Friday, December 20, 2013

GlusterFS and its nature of configuration high availability

Nature

Providing high availability for a volume configuration for a clustered filesystem is of utmost importance, over last couple of years GlusterFS client never really exposed an essential necessity - so we relied on rudimentary style through shell script to provide for and use RRDNS as a workaround with virtual ip's.

Both shell script and RRDNS never really provided us with complete claim that we are going to provide for such configuration high availability. Lot of consumers of GlusterFS client side ended up with broken setup's due to this fact which led to sysadmin anguish.

Recently we came up with an idea that we should get rid of RRDNS as a necessity and also be able to provide all the servers as a list to poll for mounting from command line. We ended with two different patches which provides for the must needed functionality - which are listed below.

commit b610f1be7cd71b8f3e51c224c8b6fe0e7366c8cf
Author: Harshavardhana <harsha@harshavardhana.net>
Date:   Wed Jul 24 13:16:08 2013 -0700

    glusterfsd: Round robin DNS should not be relied upon with
    config service availability for clients.
 
    Backupvolfile server as it stands is slow and prone to errors
    with mount script and its combination with RRDNS. Instead in
    theory it should use all the available nodes in 'trusted pool'
    by default (Right now we don't have a mechanism in place for
    this)

Stored data entries:
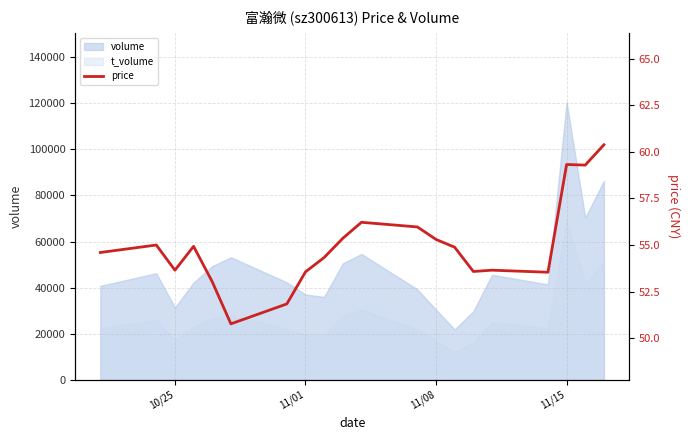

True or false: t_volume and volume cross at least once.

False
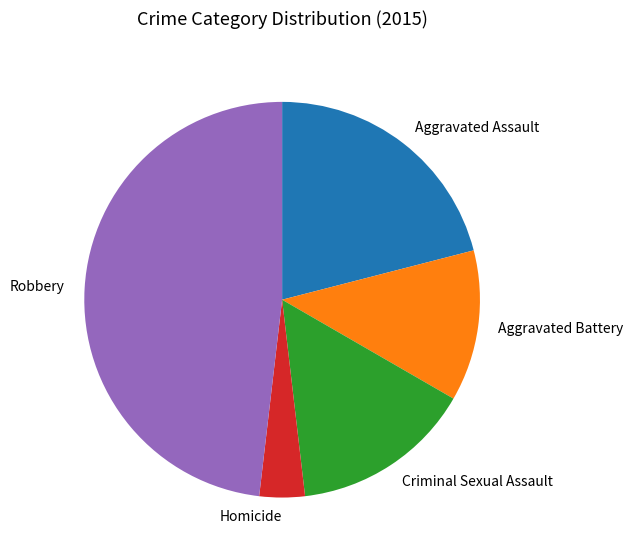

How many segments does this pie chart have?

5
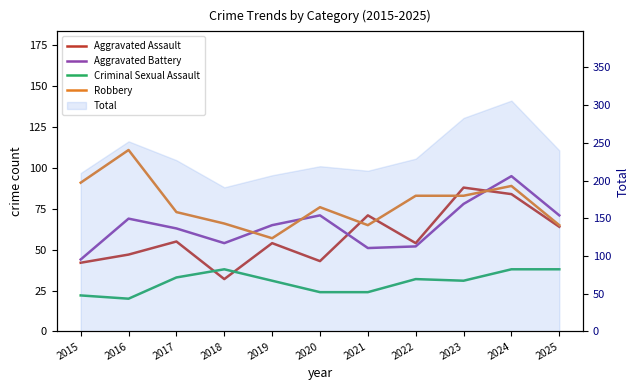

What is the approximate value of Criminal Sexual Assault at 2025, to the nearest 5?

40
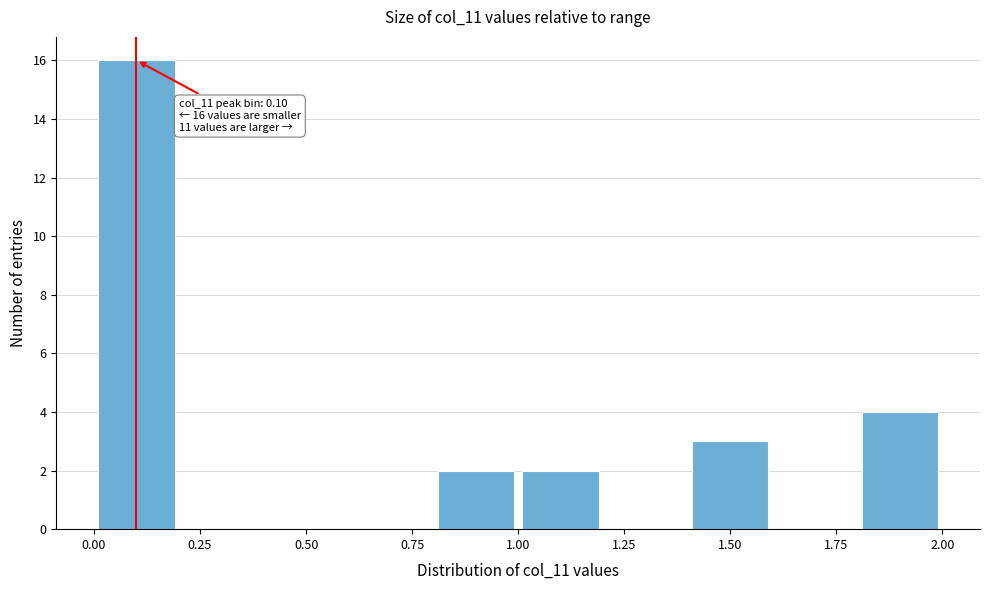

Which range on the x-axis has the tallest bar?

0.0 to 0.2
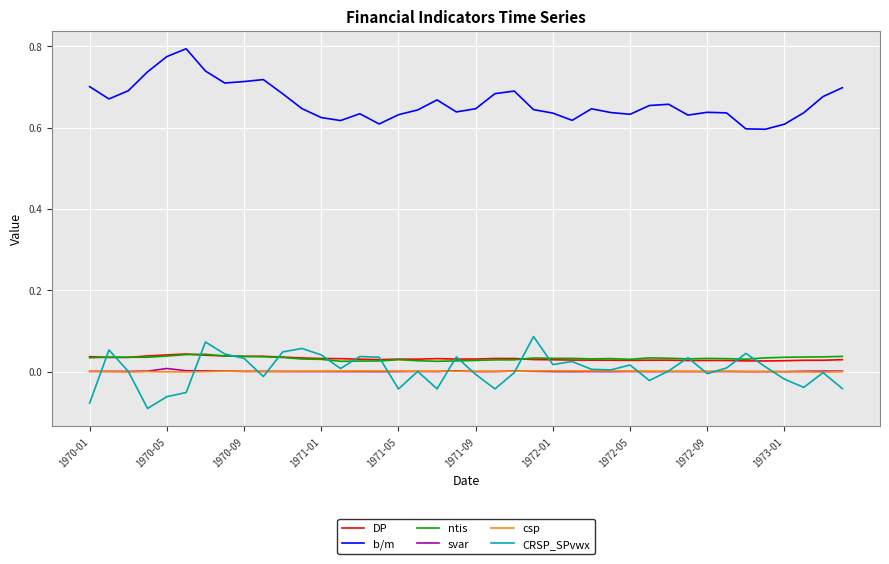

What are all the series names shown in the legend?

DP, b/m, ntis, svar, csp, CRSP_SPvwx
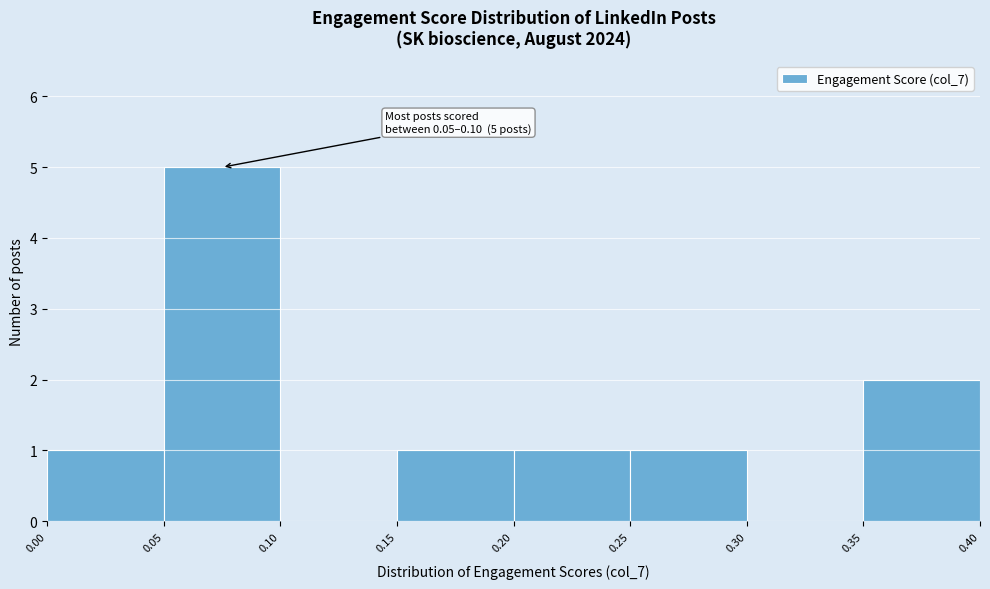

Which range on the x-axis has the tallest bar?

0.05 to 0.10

--

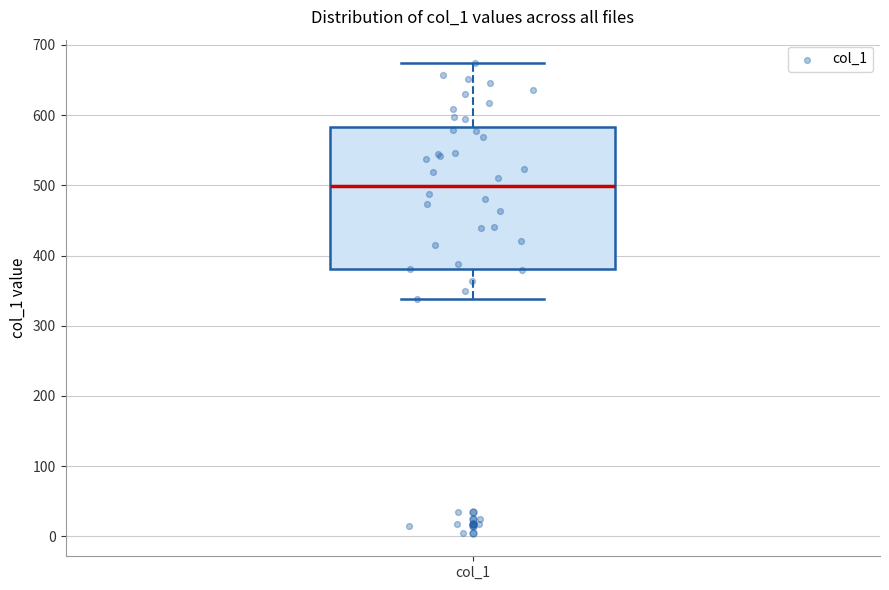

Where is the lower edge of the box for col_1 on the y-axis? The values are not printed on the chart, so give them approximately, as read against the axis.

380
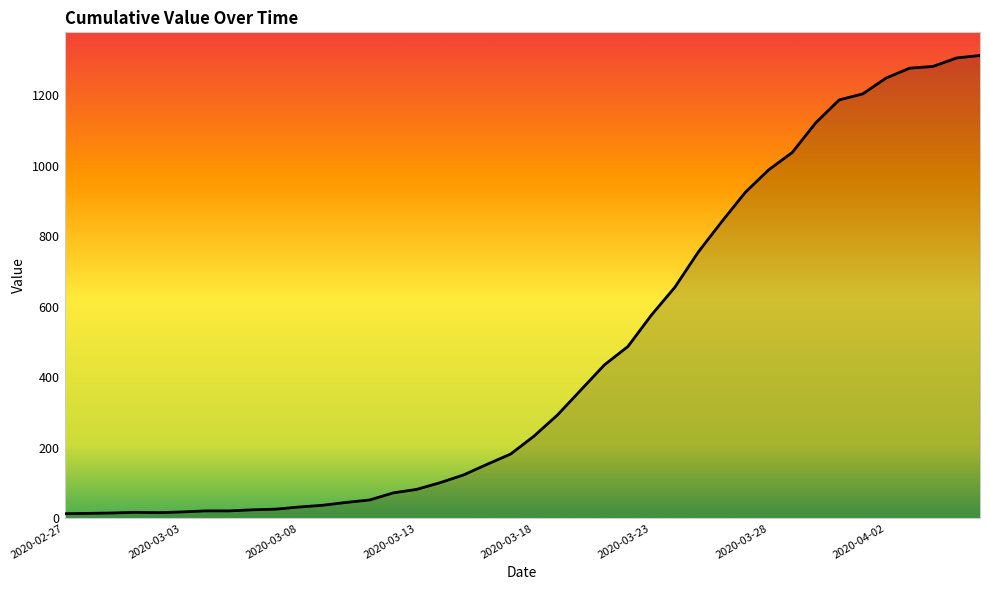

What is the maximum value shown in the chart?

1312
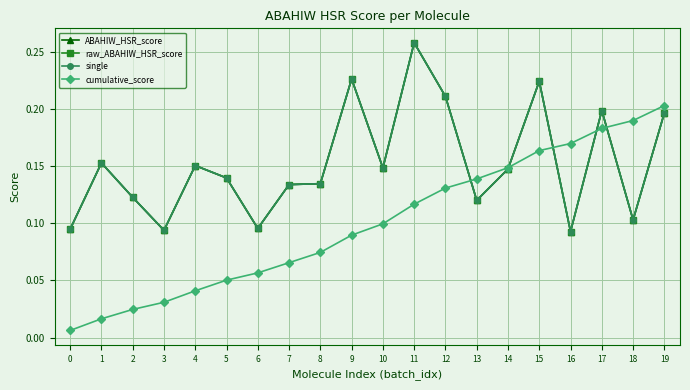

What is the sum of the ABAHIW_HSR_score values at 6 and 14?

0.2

--

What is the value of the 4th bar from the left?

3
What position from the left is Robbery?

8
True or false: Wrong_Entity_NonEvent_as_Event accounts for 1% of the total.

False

*Task description*:
Translate this sentence from the GlusterFS post into Spanish: "Recently we came up with an idea that we should get rid of RRDNS as a necessity and also be able to provide all the servers as a list to poll for mounting from command line."

*Output of the exercise*:
Recientemente se nos ocurrió la idea de que deberíamos eliminar RRDNS como requisito y también poder proporcionar todos los servidores como una lista que consultar para el montaje desde la línea de comandos.